* **THE TASK**:
Please print every line of the entries below, keeping each character unchanged.

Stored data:
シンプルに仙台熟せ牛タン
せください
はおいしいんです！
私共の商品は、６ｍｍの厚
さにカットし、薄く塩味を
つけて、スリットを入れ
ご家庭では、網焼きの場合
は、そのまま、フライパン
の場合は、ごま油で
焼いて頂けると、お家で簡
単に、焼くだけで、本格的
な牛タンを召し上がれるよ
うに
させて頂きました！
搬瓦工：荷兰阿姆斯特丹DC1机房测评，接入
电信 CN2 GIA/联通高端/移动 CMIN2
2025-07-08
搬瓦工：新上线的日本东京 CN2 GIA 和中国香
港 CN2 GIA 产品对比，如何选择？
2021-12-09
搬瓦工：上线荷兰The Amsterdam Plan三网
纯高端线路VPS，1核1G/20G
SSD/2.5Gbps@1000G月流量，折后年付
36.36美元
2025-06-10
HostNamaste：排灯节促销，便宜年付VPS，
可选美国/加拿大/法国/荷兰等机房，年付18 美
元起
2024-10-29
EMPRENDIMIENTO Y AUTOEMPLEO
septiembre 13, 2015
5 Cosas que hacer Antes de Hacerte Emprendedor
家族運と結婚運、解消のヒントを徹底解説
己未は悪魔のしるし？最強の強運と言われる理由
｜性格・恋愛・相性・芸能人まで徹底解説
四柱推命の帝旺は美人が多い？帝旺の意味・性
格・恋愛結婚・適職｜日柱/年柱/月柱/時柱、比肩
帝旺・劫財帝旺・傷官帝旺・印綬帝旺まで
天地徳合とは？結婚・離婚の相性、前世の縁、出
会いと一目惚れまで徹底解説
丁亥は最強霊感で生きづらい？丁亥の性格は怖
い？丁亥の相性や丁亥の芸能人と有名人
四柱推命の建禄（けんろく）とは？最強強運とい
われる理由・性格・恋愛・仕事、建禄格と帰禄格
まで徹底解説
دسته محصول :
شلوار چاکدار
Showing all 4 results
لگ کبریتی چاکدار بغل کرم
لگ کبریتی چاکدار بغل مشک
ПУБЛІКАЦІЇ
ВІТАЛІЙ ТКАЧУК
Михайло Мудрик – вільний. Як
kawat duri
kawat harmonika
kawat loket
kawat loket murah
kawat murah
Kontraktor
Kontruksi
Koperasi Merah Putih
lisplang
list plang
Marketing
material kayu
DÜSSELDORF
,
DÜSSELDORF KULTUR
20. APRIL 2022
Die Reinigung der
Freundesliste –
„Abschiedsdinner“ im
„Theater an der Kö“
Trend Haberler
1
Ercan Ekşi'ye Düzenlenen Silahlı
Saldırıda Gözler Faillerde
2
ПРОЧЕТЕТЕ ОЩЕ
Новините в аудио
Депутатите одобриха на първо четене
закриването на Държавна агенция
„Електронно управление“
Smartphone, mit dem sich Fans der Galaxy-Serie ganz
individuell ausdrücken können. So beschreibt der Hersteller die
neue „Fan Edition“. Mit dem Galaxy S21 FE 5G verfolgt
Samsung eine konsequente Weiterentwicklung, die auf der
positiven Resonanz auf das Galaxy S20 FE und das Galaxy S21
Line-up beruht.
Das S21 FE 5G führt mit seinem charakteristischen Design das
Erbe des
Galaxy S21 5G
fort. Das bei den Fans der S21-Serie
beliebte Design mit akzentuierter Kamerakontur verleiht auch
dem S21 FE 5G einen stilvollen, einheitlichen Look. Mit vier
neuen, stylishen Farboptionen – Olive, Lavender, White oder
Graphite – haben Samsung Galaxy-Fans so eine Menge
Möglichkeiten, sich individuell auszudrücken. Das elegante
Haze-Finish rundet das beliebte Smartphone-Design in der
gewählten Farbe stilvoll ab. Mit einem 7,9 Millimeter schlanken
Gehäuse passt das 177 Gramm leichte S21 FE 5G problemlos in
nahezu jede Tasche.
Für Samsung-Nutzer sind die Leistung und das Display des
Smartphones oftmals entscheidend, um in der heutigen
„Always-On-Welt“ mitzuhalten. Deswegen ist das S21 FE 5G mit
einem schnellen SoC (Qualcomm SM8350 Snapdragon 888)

* **YOUR SOLUTION**:
シンプルに仙台熟せ牛タン
せください
はおいしいんです！
私共の商品は、６ｍｍの厚
さにカットし、薄く塩味を
つけて、スリットを入れ
ご家庭では、網焼きの場合
は、そのまま、フライパン
の場合は、ごま油で
焼いて頂けると、お家で簡
単に、焼くだけで、本格的
な牛タンを召し上がれるよ
うに
させて頂きました！
搬瓦工：荷兰阿姆斯特丹DC1机房测评，接入
电信 CN2 GIA/联通高端/移动 CMIN2
2025-07-08
搬瓦工：新上线的日本东京 CN2 GIA 和中国香
港 CN2 GIA 产品对比，如何选择？
2021-12-09
搬瓦工：上线荷兰The Amsterdam Plan三网
纯高端线路VPS，1核1G/20G
SSD/2.5Gbps@1000G月流量，折后年付
36.36美元
2025-06-10
HostNamaste：排灯节促销，便宜年付VPS，
可选美国/加拿大/法国/荷兰等机房，年付18 美
元起
2024-10-29
EMPRENDIMIENTO Y AUTOEMPLEO
septiembre 13, 2015
5 Cosas que hacer Antes de Hacerte Emprendedor
家族運と結婚運、解消のヒントを徹底解説
己未は悪魔のしるし？最強の強運と言われる理由
｜性格・恋愛・相性・芸能人まで徹底解説
四柱推命の帝旺は美人が多い？帝旺の意味・性
格・恋愛結婚・適職｜日柱/年柱/月柱/時柱、比肩
帝旺・劫財帝旺・傷官帝旺・印綬帝旺まで
天地徳合とは？結婚・離婚の相性、前世の縁、出
会いと一目惚れまで徹底解説
丁亥は最強霊感で生きづらい？丁亥の性格は怖
い？丁亥の相性や丁亥の芸能人と有名人
四柱推命の建禄（けんろく）とは？最強強運とい
われる理由・性格・恋愛・仕事、建禄格と帰禄格
まで徹底解説
دسته محصول :
شلوار چاکدار
Showing all 4 results
لگ کبریتی چاکدار بغل کرم
لگ کبریتی چاکدار بغل مشک
ПУБЛІКАЦІЇ
ВІТАЛІЙ ТКАЧУК
Михайло Мудрик – вільний. Як
kawat duri
kawat harmonika
kawat loket
kawat loket murah
kawat murah
Kontraktor
Kontruksi
Koperasi Merah Putih
lisplang
list plang
Marketing
material kayu
DÜSSELDORF
,
DÜSSELDORF KULTUR
20. APRIL 2022
Die Reinigung der
Freundesliste –
„Abschiedsdinner“ im
„Theater an der Kö“
Trend Haberler
1
Ercan Ekşi'ye Düzenlenen Silahlı
Saldırıda Gözler Faillerde
2
ПРОЧЕТЕТЕ ОЩЕ
Новините в аудио
Депутатите одобриха на първо четене
закриването на Държавна агенция
„Електронно управление“
Smartphone, mit dem sich Fans der Galaxy-Serie ganz
individuell ausdrücken können. So beschreibt der Hersteller die
neue „Fan Edition“. Mit dem Galaxy S21 FE 5G verfolgt
Samsung eine konsequente Weiterentwicklung, die auf der
positiven Resonanz auf das Galaxy S20 FE und das Galaxy S21
Line-up beruht.
Das S21 FE 5G führt mit seinem charakteristischen Design das
Erbe des
Galaxy S21 5G
fort. Das bei den Fans der S21-Serie
beliebte Design mit akzentuierter Kamerakontur verleiht auch
dem S21 FE 5G einen stilvollen, einheitlichen Look. Mit vier
neuen, stylishen Farboptionen – Olive, Lavender, White oder
Graphite – haben Samsung Galaxy-Fans so eine Menge
Möglichkeiten, sich individuell auszudrücken. Das elegante
Haze-Finish rundet das beliebte Smartphone-Design in der
gewählten Farbe stilvoll ab. Mit einem 7,9 Millimeter schlanken
Gehäuse passt das 177 Gramm leichte S21 FE 5G problemlos in
nahezu jede Tasche.
Für Samsung-Nutzer sind die Leistung und das Display des
Smartphones oftmals entscheidend, um in der heutigen
„Always-On-Welt“ mitzuhalten. Deswegen ist das S21 FE 5G mit
einem schnellen SoC (Qualcomm SM8350 Snapdragon 888)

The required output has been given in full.